Le parti communiste Palestinien fondé en 1922 est le seul parti antisioniste du Yichouv, à l’exception de l’Agoudat Israël des juifs ultra-orthodoxes. En 1947, au moment du plan de partage de l’Onu, il prône un Etat « arabo-juif ». Il devient le Parti Communiste Israélien (Maki) en 1948 et soutient l’Union Soviétique. Il cesse toutefois de s’opposer à l’immigration juive à partir des années 60.

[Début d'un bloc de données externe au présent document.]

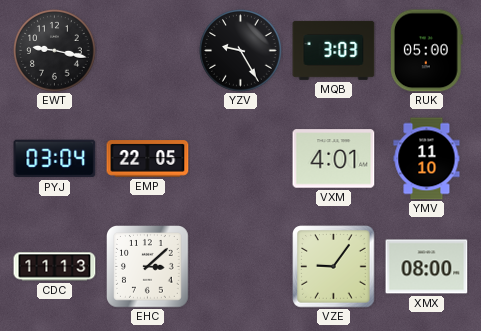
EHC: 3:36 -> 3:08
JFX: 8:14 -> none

L’Hashomer Hatsaïr , premier mouvement de jeunesse sioniste de gauche, participe à la création de la Histadrout et bien sûr au mouvement kibboutzique. Il se structure en organisation en 1927 et devient le parti ouvrier Hashomer Hatsaïr en 1946, par fusion avec la Ligue socialiste. Avant l’indépendance, il se prononce pour un Etat binational, sur une base égalitaire entre populations juive et arabe et sans limitation de l’immigration juive.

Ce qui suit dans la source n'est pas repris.